Task Recommended pool Reason
Sum of digits sum Target is additive
Max value in set max Target is extreme
Mean of features mean Target is average
Set classification max or sum Depends on discriminative features
Anomaly / outlier detection max Extreme elements drive decision
Cardinality estimation sum Sensitive to count
Point cloud classification max Robust to density variation
Population statistics mean Normalized aggregation

Pooling in Equivariant Layers

PermutationEquivariantLayer only supports 'sum' and 'max' (not 'mean'). This restriction comes from the theoretical form of Lemma 3 — see Deep Sets Theory for details.

from deepsets import PermutationEquivariantLayer

# OK
layer = PermutationEquivariantLayer(input_dim=16, output_dim=16, pool_type='max')

# Raises ValueError
layer = PermutationEquivariantLayer(input_dim=16, output_dim=16, pool_type='mean')

Final Pooling in DeepSetsEquivariant

When using DeepSetsEquivariant, there are two pooling parameters:

  • pool_type: pooling used inside each equivariant layer for global context broadcast
  • final_pool: optional pooling applied after all layers to collapse (B, M, D)(B, D)

These can be different:

from deepsets import DeepSetsEquivariant

model = DeepSetsEquivariant(
    input_dim=16,
    hidden_dims=[32, 32],
    output_dim=8,
    pool_type='max',       # max inside each equivariant layer
    final_pool='sum',      # sum to get invariant output
)

Practical Tips

Start with sum

For most regression tasks on sets, sum pooling converges fastest and achieves the lowest loss. Switch to max if you suspect the signal lives in extreme elements.

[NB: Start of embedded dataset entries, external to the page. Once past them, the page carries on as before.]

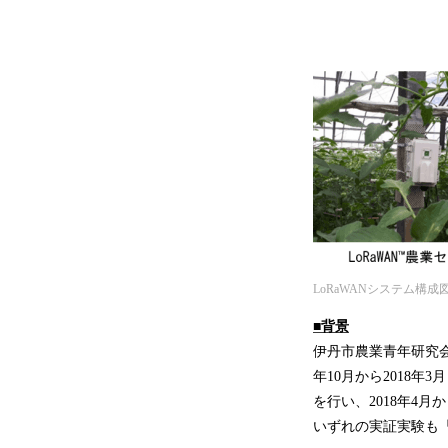
LoRaWANシステム構成
■
背景
伊丹市農業青年研究会
年10月から2018
を行い、2018年4
いずれの実証実験も「Sei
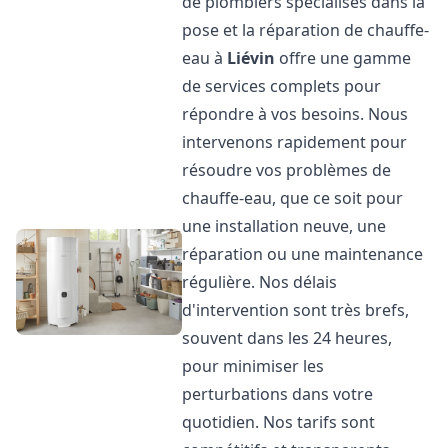
de plombiers spécialisés dans la
pose et la réparation de chauffe-
eau à
Liévin
offre une gamme
de services complets pour
répondre à vos besoins. Nous
intervenons rapidement pour
résoudre vos problèmes de
chauffe-eau, que ce soit pour
une installation neuve, une
réparation ou une maintenance
régulière. Nos délais
d'intervention sont très brefs,
souvent dans les 24 heures,
pour minimiser les
perturbations dans votre
quotidien. Nos tarifs sont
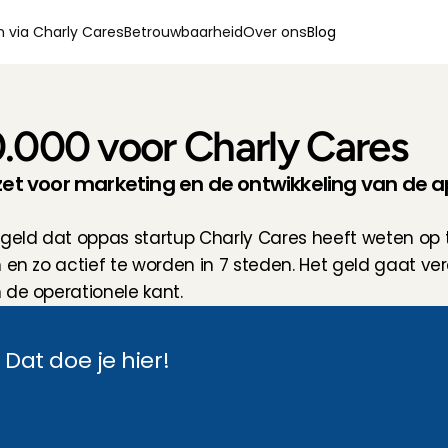
 via Charly Cares
Betrouwbaarheid
Over ons
Blog
0.000 voor Charly Cares
et voor marketing en de ontwikkeling van de 
geld dat oppas startup Charly Cares heeft weten op te 
 en zo actief te worden in 7 steden. Het geld gaat ver
 de operationele kant.
? Dat doe je hier!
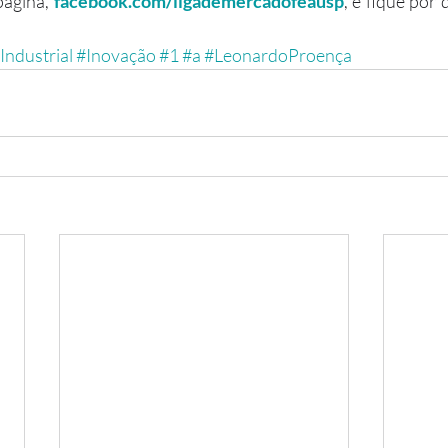
página, 
facebook.com/ligademercadofeausp
, e fique por 
ndustrial
#Inovação
#1
#a
#LeonardoProença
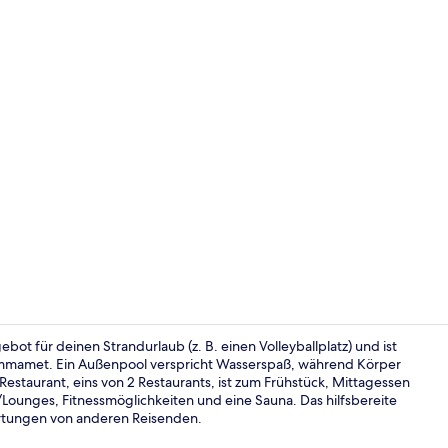
Doppelzimmer
ebot für deinen Strandurlaub (z. B. einen Volleyballplatz) und ist
ammamet. Ein Außenpool verspricht Wasserspaß, während Körper
estaurant, eins von 2 Restaurants, ist zum Frühstück, Mittagessen
Buffet
Lounges, Fitnessmöglichkeiten und eine Sauna. Das hilfsbereite
rtungen von anderen Reisenden.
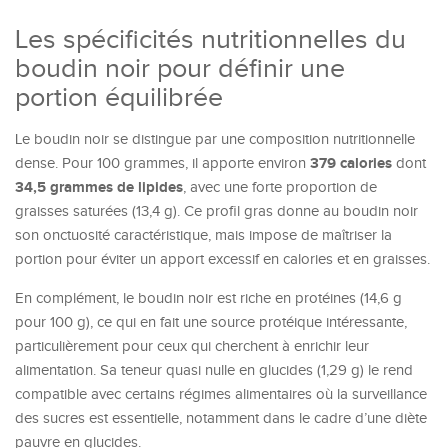
Les spécificités nutritionnelles du
boudin noir pour définir une
portion équilibrée
Le boudin noir se distingue par une composition nutritionnelle
379 calories
dense. Pour 100 grammes, il apporte environ
dont
34,5 grammes de lipides
, avec une forte proportion de
graisses saturées (13,4 g). Ce profil gras donne au boudin noir
son onctuosité caractéristique, mais impose de maîtriser la
portion pour éviter un apport excessif en calories et en graisses.
En complément, le boudin noir est riche en protéines (14,6 g
pour 100 g), ce qui en fait une source protéique intéressante,
particulièrement pour ceux qui cherchent à enrichir leur
alimentation. Sa teneur quasi nulle en glucides (1,29 g) le rend
compatible avec certains régimes alimentaires où la surveillance
des sucres est essentielle, notamment dans le cadre d’une diète
pauvre en glucides.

Variable sizes → prefer mean

If your sets vary drastically in size (e.g., 2 to 200 elements), mean normalizes the pooled representation so the model doesn't need to learn a size correction.

When in doubt, compare all three

Training three models with identical architecture but different pool_type values is cheap and often reveals which inductive bias best matches your data.